---------- 提示文 ----------

Stanford CS231n:Softmax Exercise

このExerciseの目的:

  1. SVM(support vector machine:サポートベクターマシン)用完全ベクトル化loss function(損失関数)実装
  2. analytic gradient(解析的勾配)用完全ベクトル化表現実装
  3. numerical gradient(数値勾配)を使ったこれら実装のチェック
  4. 学習率と正則化強度の調整にvalidation set(バリデーションセット)を使う。
  5. SGD(stochastic gradient descent:確率的勾配降下法)を用いて損失関数を最適化する。
  6. 最終的なlearned weights(学習済み重み)を可視化する。
スポンサーリンク

Softmax exercise

まずは必要なモジュールをロードする。

import random
import numpy as np
from cs231n.data_utils import load_CIFAR10
import matplotlib.pyplot as plt

from __future__ import print_function

%matplotlib inline
plt.rcParams['figure.figsize'] = (10.0, 8.0) # set default size of plots
plt.rcParams['image.interpolation'] = 'nearest'
plt.rcParams['image.cmap'] = 'gray'

# for auto-reloading extenrnal modules
# see http://stackoverflow.com/questions/1907993/autoreload-of-modules-in-ipython
%load_ext autoreload
%autoreload 2
def get_CIFAR10_data(num_training=49000, num_validation=1000, num_test=1000, num_dev=500):
    """
    Load the CIFAR-10 dataset from disk and perform preprocessing to prepare
    it for the linear classifier. These are the same steps as we used for the
    SVM, but condensed to a single function.  
    """
    # Load the raw CIFAR-10 data
    cifar10_dir = 'cs231n/datasets/cifar-10-batches-py'
    
    X_train, y_train, X_test, y_test = load_CIFAR10(cifar10_dir)
    
    # subsample the data
    mask = list(range(num_training, num_training + num_validation))
    X_val = X_train[mask]
    y_val = y_train[mask]
    mask = list(range(num_training))
    X_train = X_train[mask]
    y_train = y_train[mask]
    mask = list(range(num_test))
    X_test = X_test[mask]
    y_test = y_test[mask]
    mask = np.random.choice(num_training, num_dev, replace=False)
    X_dev = X_train[mask]
    y_dev = y_train[mask]
    
    # Preprocessing: reshape the image data into rows
    X_train = np.reshape(X_train, (X_train.shape[0], -1))
    X_val = np.reshape(X_val, (X_val.shape[0], -1))
    X_test = np.reshape(X_test, (X_test.shape[0], -1))
    X_dev = np.reshape(X_dev, (X_dev.shape[0], -1))

---------- データ ----------

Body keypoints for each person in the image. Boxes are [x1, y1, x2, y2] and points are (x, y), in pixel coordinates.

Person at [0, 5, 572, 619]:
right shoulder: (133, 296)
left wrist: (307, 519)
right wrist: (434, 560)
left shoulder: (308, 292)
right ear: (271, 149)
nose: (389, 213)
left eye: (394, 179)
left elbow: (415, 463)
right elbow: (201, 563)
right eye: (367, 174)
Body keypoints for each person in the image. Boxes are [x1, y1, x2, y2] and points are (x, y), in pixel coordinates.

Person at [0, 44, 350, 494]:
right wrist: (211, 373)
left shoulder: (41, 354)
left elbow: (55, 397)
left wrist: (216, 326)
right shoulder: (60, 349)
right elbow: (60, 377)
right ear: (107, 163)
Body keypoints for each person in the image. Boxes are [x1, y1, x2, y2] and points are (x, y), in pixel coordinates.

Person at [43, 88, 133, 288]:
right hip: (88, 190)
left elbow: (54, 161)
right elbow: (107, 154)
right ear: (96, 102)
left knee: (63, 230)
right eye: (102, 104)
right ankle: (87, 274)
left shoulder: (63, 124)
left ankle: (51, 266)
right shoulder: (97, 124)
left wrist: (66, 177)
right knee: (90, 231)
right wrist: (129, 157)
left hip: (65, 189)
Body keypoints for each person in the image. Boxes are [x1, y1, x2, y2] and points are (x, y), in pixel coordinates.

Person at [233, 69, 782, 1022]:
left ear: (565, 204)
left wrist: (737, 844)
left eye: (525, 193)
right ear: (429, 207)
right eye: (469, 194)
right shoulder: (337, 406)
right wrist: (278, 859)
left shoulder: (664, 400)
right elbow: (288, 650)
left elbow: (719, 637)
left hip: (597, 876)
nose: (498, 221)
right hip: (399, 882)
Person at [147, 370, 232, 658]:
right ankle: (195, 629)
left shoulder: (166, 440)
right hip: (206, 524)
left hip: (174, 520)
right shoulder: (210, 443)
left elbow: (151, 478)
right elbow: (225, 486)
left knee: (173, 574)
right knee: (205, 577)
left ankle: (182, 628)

----------
---------- データ ----------

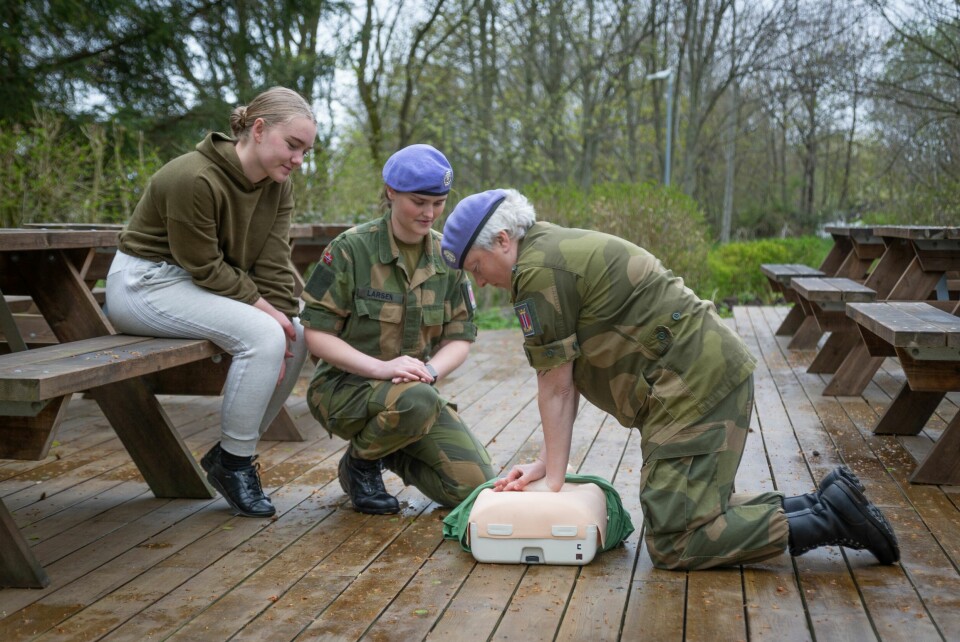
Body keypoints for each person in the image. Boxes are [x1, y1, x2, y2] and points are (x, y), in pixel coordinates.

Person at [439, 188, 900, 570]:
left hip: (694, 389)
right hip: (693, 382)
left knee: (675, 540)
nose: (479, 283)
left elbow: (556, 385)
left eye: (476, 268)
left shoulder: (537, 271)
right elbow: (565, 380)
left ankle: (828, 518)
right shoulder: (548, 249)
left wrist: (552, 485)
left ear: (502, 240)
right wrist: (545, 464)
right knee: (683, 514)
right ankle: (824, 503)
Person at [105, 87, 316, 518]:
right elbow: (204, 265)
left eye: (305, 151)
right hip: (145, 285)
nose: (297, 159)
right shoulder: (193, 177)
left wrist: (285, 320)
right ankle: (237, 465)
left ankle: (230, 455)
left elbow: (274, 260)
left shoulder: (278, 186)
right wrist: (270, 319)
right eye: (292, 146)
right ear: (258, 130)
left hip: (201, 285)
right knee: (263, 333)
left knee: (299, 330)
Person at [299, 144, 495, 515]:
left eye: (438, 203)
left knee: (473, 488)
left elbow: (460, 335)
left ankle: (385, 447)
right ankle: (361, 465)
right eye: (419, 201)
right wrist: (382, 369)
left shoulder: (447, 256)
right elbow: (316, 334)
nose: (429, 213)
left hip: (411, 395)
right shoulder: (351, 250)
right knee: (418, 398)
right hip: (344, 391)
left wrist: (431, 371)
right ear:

----------

指定課題 A ->
次の(i)〜(iii)が提示文の内容と合っているかを、それぞれ「はい」か「いいえ」で答えてください。各判断の根拠となる提示文の語句も、そのまま引用してください。
(i) get_CIFAR10_data におけるバリデーション用データ数の既定値は1000である。
(ii) 目的の一つとして、最終的な学習済み重みの可視化が挙げられている。
(iii) 損失関数の最適化には Adam を用いるとされている。
指定課題 B ->
提示文のうち、「X_val = X_train[mask]」から「np.reshape(X_train, (X_train.shape[0], -1))」までの部分を、末尾の語句も含めて一字一句変えずに出力してください。
これらのレコードは、提示文とは関係がありません。

課題の回答 A ->
(i) はい:「num_validation=1000」
(ii) はい:「最終的なlearned weights(学習済み重み)を可視化する。」
(iii) いいえ:「SGD(stochastic gradient descent:確率的勾配降下法)を用いて損失関数を最適化する。」

課題の回答 B ->
X_val = X_train[mask]
    y_val = y_train[mask]
    mask = list(range(num_training))
    X_train = X_train[mask]
    y_train = y_train[mask]
    mask = list(range(num_test))
    X_test = X_test[mask]
    y_test = y_test[mask]
    mask = np.random.choice(num_training, num_dev, replace=False)
    X_dev = X_train[mask]
    y_dev = y_train[mask]
    
    # Preprocessing: reshape the image data into rows
    X_train = np.reshape(X_train, (X_train.shape[0], -1))